EXERCISE DETAILS: Return every line that holds the string "text".

(Data items)

----------------------------------------

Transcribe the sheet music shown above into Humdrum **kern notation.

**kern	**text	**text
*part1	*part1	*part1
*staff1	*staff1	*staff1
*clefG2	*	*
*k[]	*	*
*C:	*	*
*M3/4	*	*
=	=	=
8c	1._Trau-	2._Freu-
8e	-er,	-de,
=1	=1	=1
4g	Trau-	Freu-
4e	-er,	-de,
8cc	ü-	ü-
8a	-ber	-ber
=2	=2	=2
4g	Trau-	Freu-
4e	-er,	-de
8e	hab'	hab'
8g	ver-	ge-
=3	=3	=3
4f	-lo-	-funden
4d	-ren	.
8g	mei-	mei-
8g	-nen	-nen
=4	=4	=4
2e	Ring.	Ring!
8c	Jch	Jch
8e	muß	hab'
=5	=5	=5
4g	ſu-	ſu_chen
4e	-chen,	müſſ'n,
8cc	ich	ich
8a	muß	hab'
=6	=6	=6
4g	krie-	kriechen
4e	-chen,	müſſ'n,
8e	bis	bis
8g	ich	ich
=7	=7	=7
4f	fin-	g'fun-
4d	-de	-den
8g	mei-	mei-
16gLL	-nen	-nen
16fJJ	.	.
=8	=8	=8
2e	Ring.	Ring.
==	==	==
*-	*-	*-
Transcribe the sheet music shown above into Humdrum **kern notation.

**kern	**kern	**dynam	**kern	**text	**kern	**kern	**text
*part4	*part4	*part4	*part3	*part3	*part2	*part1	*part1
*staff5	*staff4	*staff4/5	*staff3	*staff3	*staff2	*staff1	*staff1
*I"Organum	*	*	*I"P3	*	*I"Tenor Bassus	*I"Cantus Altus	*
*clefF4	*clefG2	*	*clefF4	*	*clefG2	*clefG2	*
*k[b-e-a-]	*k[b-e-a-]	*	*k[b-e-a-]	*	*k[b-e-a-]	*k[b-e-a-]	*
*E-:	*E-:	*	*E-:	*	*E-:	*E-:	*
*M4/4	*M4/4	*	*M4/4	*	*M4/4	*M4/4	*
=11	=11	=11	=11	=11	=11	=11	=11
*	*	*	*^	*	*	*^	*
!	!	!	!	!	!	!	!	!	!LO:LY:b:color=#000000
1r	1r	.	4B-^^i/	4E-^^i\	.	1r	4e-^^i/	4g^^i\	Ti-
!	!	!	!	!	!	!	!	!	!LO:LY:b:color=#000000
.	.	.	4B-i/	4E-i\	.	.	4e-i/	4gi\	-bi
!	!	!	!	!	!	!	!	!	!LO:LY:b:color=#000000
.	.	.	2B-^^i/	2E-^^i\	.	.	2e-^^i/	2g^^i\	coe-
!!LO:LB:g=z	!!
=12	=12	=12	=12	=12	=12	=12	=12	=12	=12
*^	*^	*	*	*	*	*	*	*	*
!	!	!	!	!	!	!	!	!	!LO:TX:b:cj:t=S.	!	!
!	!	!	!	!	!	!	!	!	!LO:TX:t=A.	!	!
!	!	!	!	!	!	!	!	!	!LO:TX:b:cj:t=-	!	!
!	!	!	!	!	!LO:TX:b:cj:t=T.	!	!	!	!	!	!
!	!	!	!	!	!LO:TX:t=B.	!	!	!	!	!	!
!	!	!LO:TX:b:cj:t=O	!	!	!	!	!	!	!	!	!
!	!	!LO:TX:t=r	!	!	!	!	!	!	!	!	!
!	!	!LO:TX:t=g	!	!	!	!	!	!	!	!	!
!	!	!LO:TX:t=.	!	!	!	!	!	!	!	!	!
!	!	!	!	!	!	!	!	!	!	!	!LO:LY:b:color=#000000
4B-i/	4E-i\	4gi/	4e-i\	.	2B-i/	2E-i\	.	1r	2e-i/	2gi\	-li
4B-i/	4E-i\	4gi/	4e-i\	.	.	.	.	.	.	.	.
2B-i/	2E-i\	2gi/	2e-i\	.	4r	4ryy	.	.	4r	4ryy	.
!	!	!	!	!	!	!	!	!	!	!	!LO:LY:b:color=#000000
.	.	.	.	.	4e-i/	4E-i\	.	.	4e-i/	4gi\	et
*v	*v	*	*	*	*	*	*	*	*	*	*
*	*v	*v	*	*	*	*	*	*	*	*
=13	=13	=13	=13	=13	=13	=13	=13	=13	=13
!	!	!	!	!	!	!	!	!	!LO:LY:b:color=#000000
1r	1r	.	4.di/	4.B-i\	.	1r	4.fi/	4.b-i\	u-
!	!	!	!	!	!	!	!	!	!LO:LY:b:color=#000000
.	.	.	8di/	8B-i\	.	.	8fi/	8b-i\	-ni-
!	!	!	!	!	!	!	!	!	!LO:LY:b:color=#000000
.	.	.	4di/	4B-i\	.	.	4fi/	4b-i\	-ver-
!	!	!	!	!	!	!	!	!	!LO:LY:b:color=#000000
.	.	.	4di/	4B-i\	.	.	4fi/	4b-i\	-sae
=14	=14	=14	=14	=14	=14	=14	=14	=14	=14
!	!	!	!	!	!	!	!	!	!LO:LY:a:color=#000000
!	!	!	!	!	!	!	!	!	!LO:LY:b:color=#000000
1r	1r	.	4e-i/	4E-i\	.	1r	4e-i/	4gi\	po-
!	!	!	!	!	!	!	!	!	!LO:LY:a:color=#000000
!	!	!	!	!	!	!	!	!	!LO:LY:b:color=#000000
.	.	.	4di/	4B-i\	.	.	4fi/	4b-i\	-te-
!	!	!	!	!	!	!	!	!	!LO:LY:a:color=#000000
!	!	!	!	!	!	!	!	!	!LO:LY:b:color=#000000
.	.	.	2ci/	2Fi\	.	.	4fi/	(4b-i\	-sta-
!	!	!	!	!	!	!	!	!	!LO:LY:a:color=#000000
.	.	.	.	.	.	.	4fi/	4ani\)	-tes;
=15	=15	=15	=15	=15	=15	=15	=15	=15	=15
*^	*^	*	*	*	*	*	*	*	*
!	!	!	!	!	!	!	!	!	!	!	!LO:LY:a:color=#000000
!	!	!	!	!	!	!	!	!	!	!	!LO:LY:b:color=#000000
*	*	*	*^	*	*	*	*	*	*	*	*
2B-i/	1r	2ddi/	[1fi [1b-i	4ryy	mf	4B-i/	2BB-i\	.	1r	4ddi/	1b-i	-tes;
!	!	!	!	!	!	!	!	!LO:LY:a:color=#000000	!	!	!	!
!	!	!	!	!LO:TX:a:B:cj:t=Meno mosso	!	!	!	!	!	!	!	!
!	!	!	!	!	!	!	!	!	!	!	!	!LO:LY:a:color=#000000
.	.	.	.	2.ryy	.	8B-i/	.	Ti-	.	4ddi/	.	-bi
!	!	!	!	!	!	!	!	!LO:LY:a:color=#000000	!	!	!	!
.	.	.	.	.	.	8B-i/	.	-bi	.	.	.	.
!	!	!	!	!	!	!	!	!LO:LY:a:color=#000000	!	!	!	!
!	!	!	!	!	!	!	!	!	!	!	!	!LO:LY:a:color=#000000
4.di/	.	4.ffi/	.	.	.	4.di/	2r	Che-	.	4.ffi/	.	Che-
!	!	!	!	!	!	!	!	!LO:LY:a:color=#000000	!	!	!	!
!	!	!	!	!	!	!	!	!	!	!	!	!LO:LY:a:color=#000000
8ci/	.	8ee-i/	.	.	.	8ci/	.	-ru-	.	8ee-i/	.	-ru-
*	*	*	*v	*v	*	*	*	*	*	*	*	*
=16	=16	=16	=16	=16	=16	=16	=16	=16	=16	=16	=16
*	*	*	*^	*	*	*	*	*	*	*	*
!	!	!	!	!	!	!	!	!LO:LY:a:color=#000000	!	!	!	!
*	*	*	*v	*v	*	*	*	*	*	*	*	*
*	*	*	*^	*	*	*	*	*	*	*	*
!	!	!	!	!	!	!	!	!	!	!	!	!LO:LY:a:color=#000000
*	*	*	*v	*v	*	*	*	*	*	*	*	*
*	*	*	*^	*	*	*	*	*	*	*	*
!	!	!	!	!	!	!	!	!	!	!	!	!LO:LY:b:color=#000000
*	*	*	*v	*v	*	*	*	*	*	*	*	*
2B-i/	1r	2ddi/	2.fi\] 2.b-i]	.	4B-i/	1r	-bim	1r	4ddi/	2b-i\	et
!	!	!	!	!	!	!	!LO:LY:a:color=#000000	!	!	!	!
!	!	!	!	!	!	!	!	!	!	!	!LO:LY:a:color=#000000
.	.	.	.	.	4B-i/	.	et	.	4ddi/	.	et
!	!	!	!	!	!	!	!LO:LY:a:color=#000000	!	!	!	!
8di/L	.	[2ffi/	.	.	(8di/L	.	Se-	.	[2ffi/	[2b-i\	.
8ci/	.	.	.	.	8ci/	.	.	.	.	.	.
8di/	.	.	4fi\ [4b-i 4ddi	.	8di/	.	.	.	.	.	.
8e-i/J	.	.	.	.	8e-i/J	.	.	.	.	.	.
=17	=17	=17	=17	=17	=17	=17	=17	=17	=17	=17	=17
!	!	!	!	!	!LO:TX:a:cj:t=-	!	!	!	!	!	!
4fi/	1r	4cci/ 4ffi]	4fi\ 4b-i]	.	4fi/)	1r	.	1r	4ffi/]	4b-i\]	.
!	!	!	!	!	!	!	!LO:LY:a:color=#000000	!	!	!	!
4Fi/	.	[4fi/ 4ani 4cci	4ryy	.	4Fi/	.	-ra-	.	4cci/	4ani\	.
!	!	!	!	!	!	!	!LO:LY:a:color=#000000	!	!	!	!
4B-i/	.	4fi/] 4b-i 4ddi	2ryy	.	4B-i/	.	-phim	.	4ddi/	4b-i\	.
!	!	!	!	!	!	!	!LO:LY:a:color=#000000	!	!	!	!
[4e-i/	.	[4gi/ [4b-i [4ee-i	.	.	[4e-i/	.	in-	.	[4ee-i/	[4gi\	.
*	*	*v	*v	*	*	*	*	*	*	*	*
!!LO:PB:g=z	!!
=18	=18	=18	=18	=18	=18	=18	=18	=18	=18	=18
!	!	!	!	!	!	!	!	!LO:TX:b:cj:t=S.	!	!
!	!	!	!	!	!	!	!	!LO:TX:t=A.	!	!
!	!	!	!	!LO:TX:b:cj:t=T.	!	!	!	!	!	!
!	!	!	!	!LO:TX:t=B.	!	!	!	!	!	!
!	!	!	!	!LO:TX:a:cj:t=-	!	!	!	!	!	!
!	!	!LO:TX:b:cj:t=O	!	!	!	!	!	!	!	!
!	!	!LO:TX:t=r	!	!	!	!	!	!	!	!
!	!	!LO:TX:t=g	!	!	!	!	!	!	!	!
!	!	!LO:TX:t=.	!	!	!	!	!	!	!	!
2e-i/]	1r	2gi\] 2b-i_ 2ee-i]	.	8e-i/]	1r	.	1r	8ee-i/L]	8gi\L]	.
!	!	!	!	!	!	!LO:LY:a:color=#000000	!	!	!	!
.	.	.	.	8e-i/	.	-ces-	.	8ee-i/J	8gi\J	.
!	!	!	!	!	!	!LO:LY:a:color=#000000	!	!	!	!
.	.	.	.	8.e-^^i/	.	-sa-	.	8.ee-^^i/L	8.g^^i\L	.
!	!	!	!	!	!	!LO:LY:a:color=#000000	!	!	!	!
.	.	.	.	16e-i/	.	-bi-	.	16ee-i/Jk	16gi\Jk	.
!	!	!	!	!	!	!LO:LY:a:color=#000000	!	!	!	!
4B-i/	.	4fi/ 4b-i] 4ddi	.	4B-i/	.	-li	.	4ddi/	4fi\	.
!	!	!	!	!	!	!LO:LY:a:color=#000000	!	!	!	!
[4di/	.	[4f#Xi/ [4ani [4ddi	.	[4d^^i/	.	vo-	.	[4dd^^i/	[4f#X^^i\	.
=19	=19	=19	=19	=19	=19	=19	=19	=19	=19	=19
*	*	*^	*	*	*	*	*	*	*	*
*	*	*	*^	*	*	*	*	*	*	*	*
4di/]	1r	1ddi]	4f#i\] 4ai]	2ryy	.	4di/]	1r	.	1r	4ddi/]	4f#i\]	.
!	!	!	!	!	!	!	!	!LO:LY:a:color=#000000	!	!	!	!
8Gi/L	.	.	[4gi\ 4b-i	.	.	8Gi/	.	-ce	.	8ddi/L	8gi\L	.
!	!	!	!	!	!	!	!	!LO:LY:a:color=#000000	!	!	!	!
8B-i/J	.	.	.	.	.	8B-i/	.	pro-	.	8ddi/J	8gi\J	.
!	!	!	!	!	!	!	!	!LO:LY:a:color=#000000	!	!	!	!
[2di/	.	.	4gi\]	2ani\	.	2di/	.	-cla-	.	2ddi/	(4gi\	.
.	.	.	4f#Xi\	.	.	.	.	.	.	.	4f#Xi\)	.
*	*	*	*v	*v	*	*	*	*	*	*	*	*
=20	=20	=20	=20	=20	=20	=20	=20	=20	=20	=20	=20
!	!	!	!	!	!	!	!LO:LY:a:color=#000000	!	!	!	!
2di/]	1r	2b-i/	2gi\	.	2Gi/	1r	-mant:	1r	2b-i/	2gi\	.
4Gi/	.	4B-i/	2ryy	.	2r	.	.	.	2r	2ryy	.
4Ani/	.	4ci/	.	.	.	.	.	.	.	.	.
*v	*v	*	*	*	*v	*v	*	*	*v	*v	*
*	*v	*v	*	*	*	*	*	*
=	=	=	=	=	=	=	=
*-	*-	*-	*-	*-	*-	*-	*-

----------------------------------------

OUTPUT FOR THIS TASK:
**kern	**text	**text
**kern	**kern	**dynam	**kern	**text	**kern	**kern	**text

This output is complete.